Ciò esclude che si possa parlare di «totale mancanza dell’atto», da intendersi come atto notificatorio, e, quindi, la sussistenza dell’ipotesi estrema e residuale della inesistenza della notificazione. Del resto, le S.U. hanno ritenuto – nel caso assimilabile dell’atto notificato solo nelle pagine dispari, con conseguente impossibilità per il destinatario di comprenderne il contenuto – che, a fronte di un originale ritualmente depositato e completo, il vizio è della notificazione, e non dell’atto notificato, integrando una nullità come tale «sanabile con efficacia ex tunc mediante la nuova notifica di una copia integrale del ricorso, su iniziativa dello stesso ricorrente o entro un termine fissato dalla Corte di Cassazione (qui, Corte d’Appello, n.d.r.) ovvero per effetto della costituzione dell’intimato (qui, appellati, n.d.r.), salva la possibile concessione a quest’ultimo di un termine per integrare le sue difese» (Cass. S.U. n. 18121/2016).

Principio che, una volta adattato al caso della notifica a mezzo Pec contenente un allegato inconsistente e dunque tale da impedire la comprensione alla controparte, porta inevitabilmente alle medesime conclusioni. 2.6. Esclusa l’inesistenza della notificazione, la mera nullità della stessa avrebbe dunque imposto al giudice d’appello di fissare un termine perentorio per la rinnovazione che «impedisce ogni decadenza», perlomeno nei confronti degli appellati contumaci, secondo la regola generale contenuta nell’art. 291 c.p.c., che – a differenza della rimessione in termini (art. 153, comma 2, c.p.c.) – prescinde da qualsiasi valutazione sulla incolpevolezza del notificante (per quanto riguarda l’applicabilità dell’art. 291 c.p.c. anche al rito di lavoro e, in particolare, all’appello proposto secondo il rito di lavoro, v., per tutte, Cass, n. 8125/2013).

 2.7. Ma anche con riguardo agli appellati costituiti, rimane la valutazione essenziale che l’appello non avrebbe dovuto essere dichiarato improcedibile, dovendo, a tutto concedere, la Corte d’Appello dare le opportune disposizioni (ad es., rinvio in favore degli appellati che si assumessero lesi anche nei termini a difesa) per la prosecuzione del processo nel rispetto del principio del contraddittorio.

 2.8. In definitiva, la sentenza impugnata deve essere cassata, con rinvio alla medesima Corte d’Appello di Palermo, perché proceda alla trattazione del processo – è infatti evidente che con la regolare riassunzione in sede di rinvio ogni vizio verso gli appellati già costituiti in secondo grado sarà sanato – e decida anche sulle spese del presente giudizio di legittimità.
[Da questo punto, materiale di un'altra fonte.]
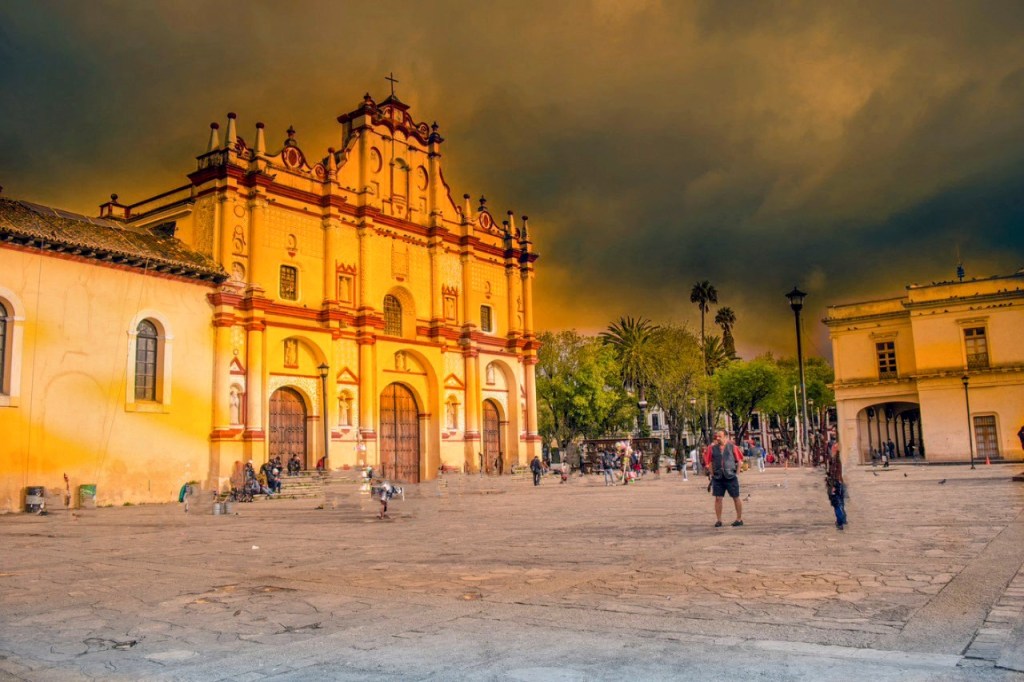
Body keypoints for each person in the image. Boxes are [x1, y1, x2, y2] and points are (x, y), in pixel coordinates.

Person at [703, 430, 744, 528]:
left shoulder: (733, 447)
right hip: (718, 477)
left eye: (719, 436)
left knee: (736, 497)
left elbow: (740, 461)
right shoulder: (712, 448)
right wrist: (712, 474)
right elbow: (709, 462)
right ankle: (719, 520)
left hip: (731, 476)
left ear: (725, 436)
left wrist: (737, 474)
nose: (717, 438)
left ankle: (739, 519)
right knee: (718, 498)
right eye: (716, 436)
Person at [825, 442, 847, 530]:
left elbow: (833, 473)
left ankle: (840, 521)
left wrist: (831, 485)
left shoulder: (833, 459)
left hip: (834, 483)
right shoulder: (838, 458)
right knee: (840, 502)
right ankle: (843, 519)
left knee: (836, 503)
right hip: (840, 482)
La Corte territoriale dovrà attenersi al seguente principio di diritto: «Nelle notificazioni a mezzo PEC, qualora il messaggio regolarmente pervenuto al destinatario indichi chiaramente gli estremi essenziali della notificazione (soggetto notificante, soggetto notificato, oggetto della notifica), qualsiasi anomalia che renda di fatto illeggibili gli allegati (atti notificati e relata di notifica) comporta la nullità, e non la inesistenza, della notificazione».

3. È appena il caso di aggiungere che non sono d’ostacolo all’accoglimento dei primi due motivi di ricorso le eccezioni preliminari in rito sollevate nel controricorso. Quanto alla prima («inammissibilità ai sensi dell’art. 360-bis c.p.c.»), essa non coglie l’oggetto e il significato dell’impugnazione, che non è volta a contestare il consolidato orientamento secondo cui non si può dare luogo alla rinnovazione della notificazione inesistente, ma contesta il presupposto dell’inesistenza, sostenendo (con buon fondamento, per come si è visto) che la notificazione era soltanto nulla. Anche la seconda eccezione («inammissibilità ed improcedibilità – violazione degli artt. 358 c.p.c., 387 c.p.c. e 324 c.p.c.; violazione dell’art. 360 c.p.c. carenza di interesse») ha il vizio di dare per acquisito il passaggio in giudicato della sentenza di primo grado per la (definitiva) improcedibilità dell’appello, mentre è proprio quest’ultima a essere contestata con il ricorso per cassazione.

Infine, la terza eccezione («inammissibilità del ricorso; violazione dell’art. 360 e 360-bis c.p.c.») non considera che quello richiesto dal ricorrente non è un riesame di fatti sostanziali, il cui accertamento è riservato al giudice del merito, ma un riesame di fatti processuali, debitamente veicolati dai motivi di ricorso e come tali da verificare anche in sede di legittimità (Cass. S.U. n. 8077/2012).

4. Il terzo motivo di ricorso denuncia «violazione e falsa applicazione, sotto altro profilo del raggiungimento dello scopo, dell’art. 156 c.p.c., in relazione all’art. 360, comma 1, n. 3, c.p.c.».

4.1. Premesso che è a questo punto irrilevante l’assunto del Ministero secondo cui tutti gli appellati si sarebbero costituiti in secondo grado (assunto che desume solo dal deposito di una memoria in corso di causa asseritamente depositata «per conto di tutti gli appellati»), il motivo può essere assorbito, in quanto anche una costituzione in ipotesi finalizzata a far rilevare un difetto notificatorio non potrebbe mai considerarsi in sé sanante, dovendosi – nel caso di nullità della notificazione – concedere i debiti termini a difesa, sicché quanto detto sui primi due motivi già esaurisce in ogni caso il tema processuale.

5. Anche il quarto motivo, che denuncia «omessa pronuncia sull’istanza di rimessione in termini e di assegnazione di termine per la rinotificazione in relazione all’art. 360, n. 4, c.p.c., con riguardo all’art. 112 c.p.c.», può essere assorbito, in quanto la necessità di attivazione dei meccanismi di sanatoria che consegue all’accoglimento dei primi due motivi rende superfluo ragionare su una remissione in termini.

6. Infine, il quinto motivo di ricorso denuncia «violazione dell’art. 360, comma 1, n. 3, in relazione all’art. 436 c.p.c.».

6.1. Il motivo, che lamenta il mancato accoglimento dell’eccezione di tardività della produzione documentale con cui gli appellati costituiti hanno provato l’anomalia della trasmissione a mezzo PEC, deve intendersi parimenti assorbito, per mancanza di interesse alla decisione della parte ricorrente, una volta accolti i primi due motivi di ricorso, nei termini sopra esposti.

P.Q.M.

La Corte: accoglie il primo e il secondo motivo di ricorso, assorbiti gli altri, cassa la sentenza impugnata e rinvia alla Corte d’Appello di Palermo, anche per la decisione sulle spese del presente giudizio di legittimità.